I was watching House M.D. yesterday, and one of the interim solutions to the mysterious ailments experienced by the patient of the week (who was a swords and sorcerers playacting fanatic) was Hemlock poisoning. Sure, everyone knows about Hemlock – it was the sentence for one of the most famous trials of all time – but when House storms out of the apothecary shop with his brilliant Hemlock deduction, his team immediately responds with “Okay, I’ll check for piperidine alkaloids”.

“Piperidine alkaloids!” I exclaim, “I have some of those, and the MSDS didn’t mention anything about notorious neurotoxicity causing death of premodern philosophers! To Wikipedia, batman!”

So hemlock leaves (and roots) are chock full of a bunch of different piperidine alkaloids which are more or less all poisonous, their neurotoxicity stemming from being competitive agonists to the active site of certain nicotinic receptors, causing muscular paralysis, preventing breathing, and resulting in eventual death.

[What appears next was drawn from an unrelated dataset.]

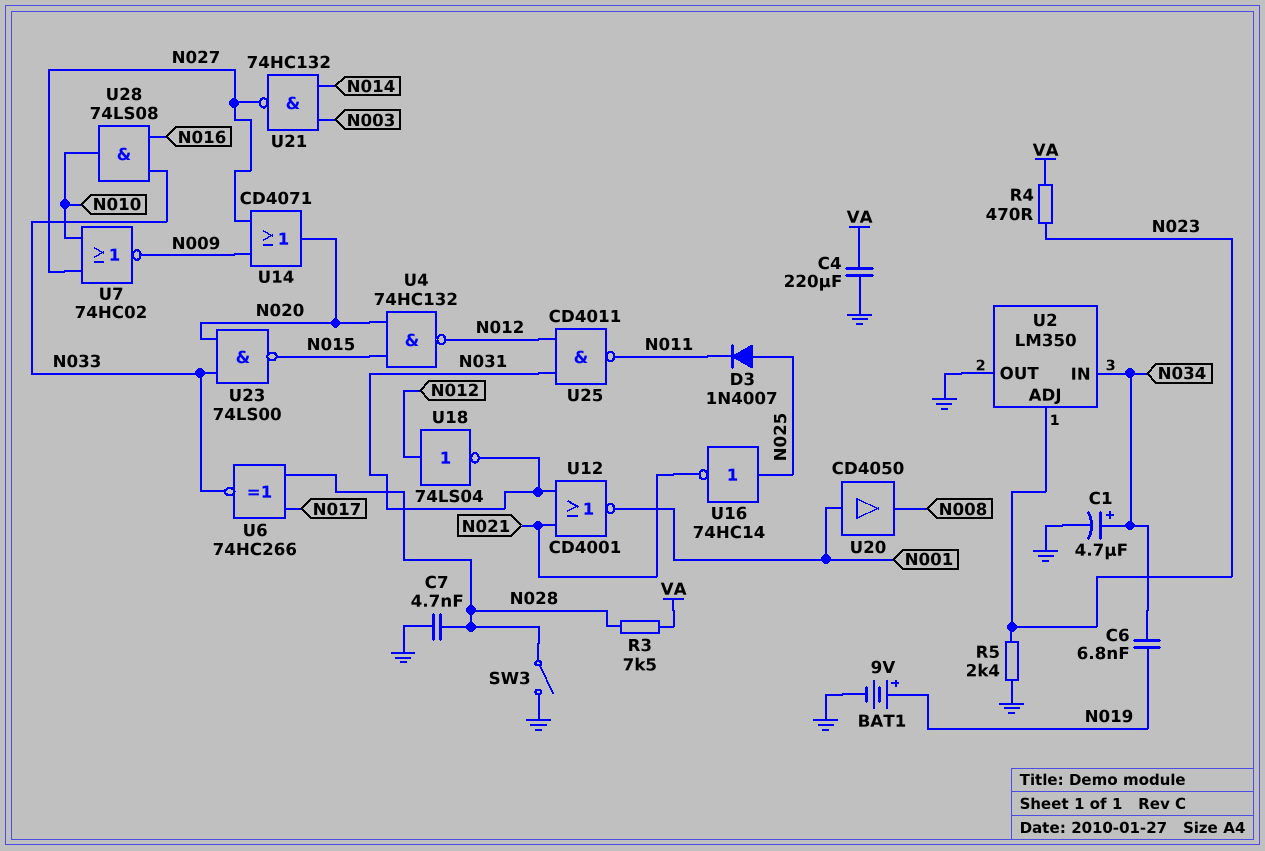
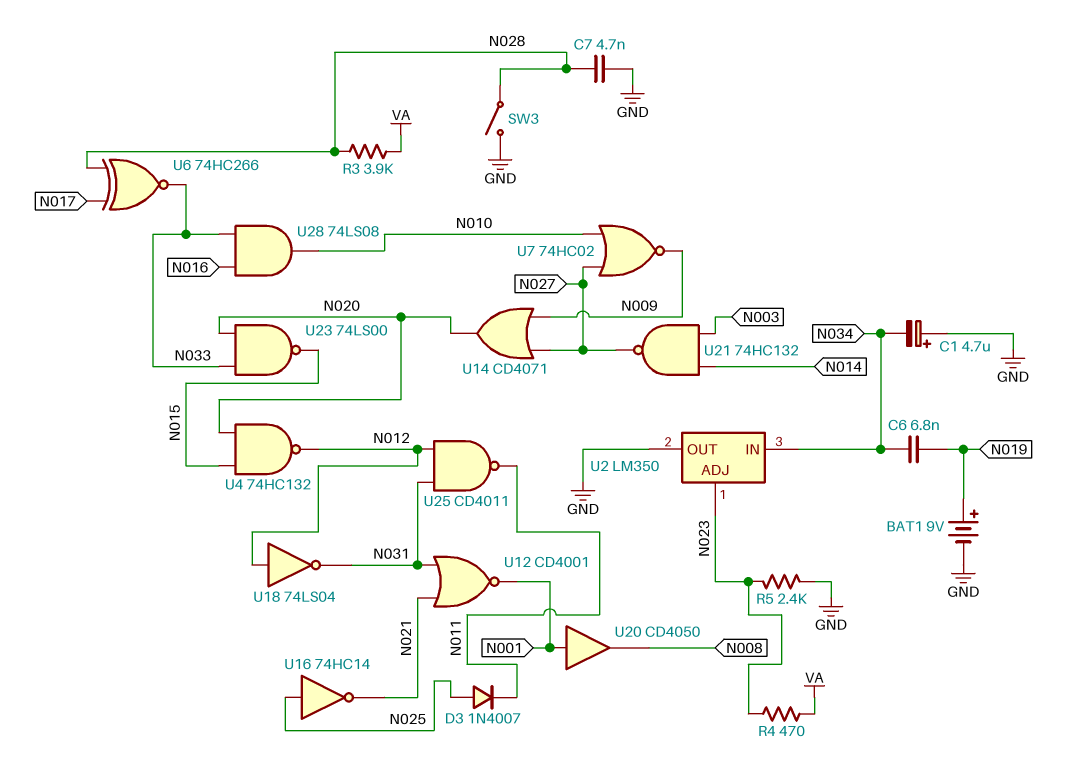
C1: 4.7uF (plus N034, minus GND) -> 4.7uF (plus GND, minus N034)
C4: 220uF (GND, VA) -> none
R3: 7.5k (N028, VA) -> 3.9k (N028, VA)

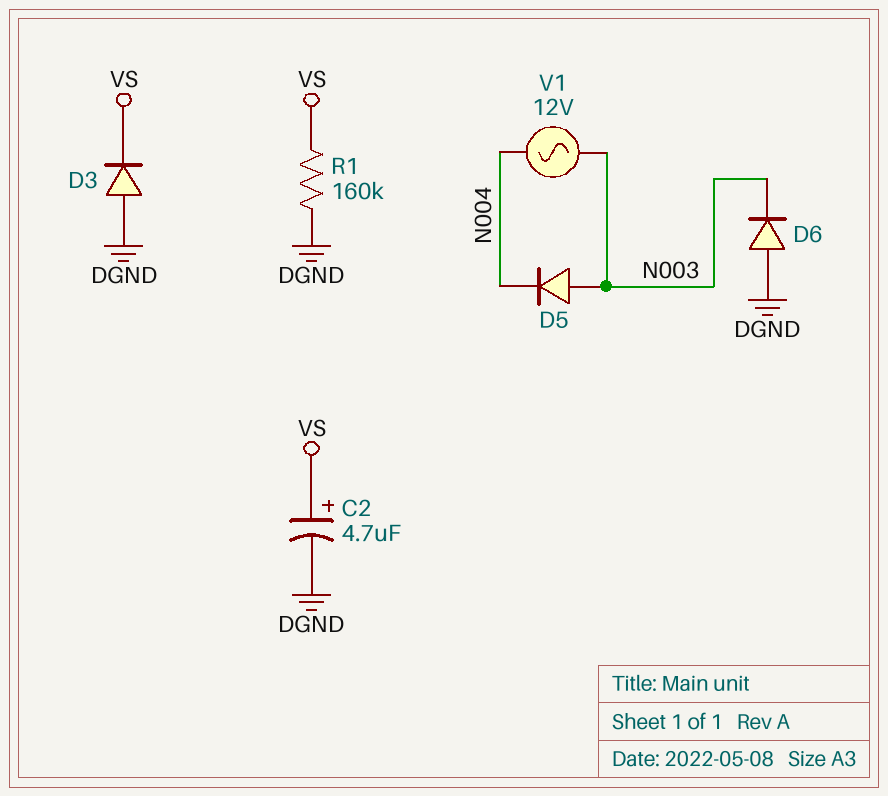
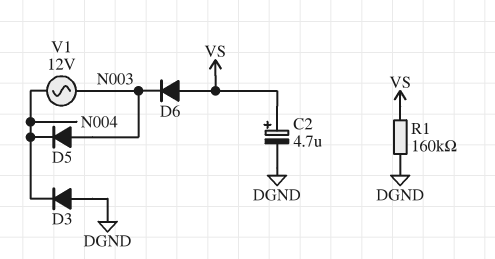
D3: diode (A DGND, K VS) -> diode (A DGND, K N004)
D6: diode (A DGND, K N003) -> diode (A VS, K N003)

Other molecules which do the same thing (to lesser and greater degrees, respectively) are nicotine and cobra poison.

For those interested in the structures of these badboys. Taken from some ancient ACS paper (Leete, E, “Biosynthesis of the hemlock and related piperidine alkaloids”, Accounts of Chemical Research 1971 4 (3), 100-107)

Well anyway, for reasons outside the scope of this post (and more importantly, inside several NDAs), I happen to have a supply of conveniently azide functionalized piperidine alkaloid (very similar structurally to coniine, which is the most active and poisonous of the chemicals contained in hemlock). So naturally, as I didn’t have anything better to do today, I decided to make the ultimate philosopher killing machine. It’s a piece of molecular art, really. I call it “Hypervalent Hemlock”.

Just in case it wasn't deadly enough already.

Yes, that’s a 3rd generation triazole dendrimer chock full of piperidine alkaloid goodness. I have no idea about the actual mechanism behind the binding of coniine to the nicotinic receptors, and so whether the right side of the molecule is sticking out here, but I like to think that this molecule can agonize a dozen receptors in one go, thereby increasing its Socrates killing power 12-fold.

Its not so pretty IRL, guys.

Science is awesome. Think I can make a work term report out of this?